# Far Cry 2 Patches



## Shane

Guys for you that have Far Cry 2....,am i right im saying that patch 1.03 is the latest for the Pc version?

I googled and it seems so but someone also mentioned a 1.04 patch and theres a download....But im not sure if its legit or not,Or if its even for the pc version?

thanks


----------



## Ryeong

Nevakonaza said:


> Guys for you that have Far Cry 2....,am i right im saying that patch 1.03 is the latest for the Pc version?
> 
> I googled and it seems so but someone also mentioned a 1.04 patch and theres a download....But im not sure if its legit or not,Or if its even for the pc version?
> 
> thanks



Check Far Cry 2's official website.. Ubisoft i assume?

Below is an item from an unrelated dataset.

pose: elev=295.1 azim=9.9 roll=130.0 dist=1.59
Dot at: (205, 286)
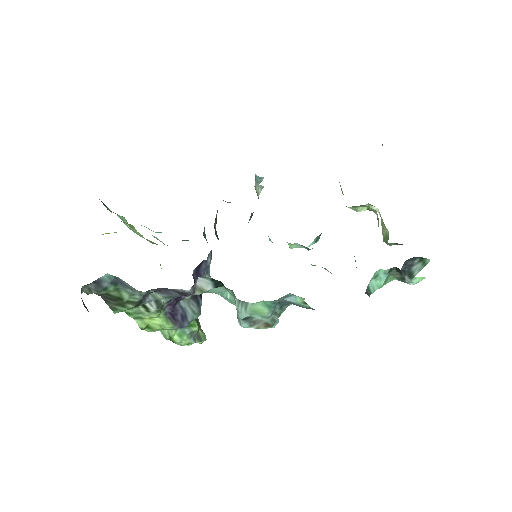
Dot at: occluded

I have the game myself, but i have never downloaded any patches... barly played it because i finished it on the PS3 version


----------



## Shane

Well maybe im dumb...i cant see any listed under downloads or media on their website?


----------



## Ryeong

Nevakonaza said:


> Well maybe im dumb...i cant see any listed under downloads or media on their website?



You're not dumb. Here:

http://www.filefront.com/listing/pub2/Far-Cry-2/Official-Patches

That's all the official patches. There are no v1.04. Latest patch is V1.03


----------



## Shane

Thanks dude :good:


----------



## Ryeong

Nevakonaza said:


> Thanks dude :good:



You're welcome.


----------



## linkin

run the autolauncher of the game and it will update itself.


----------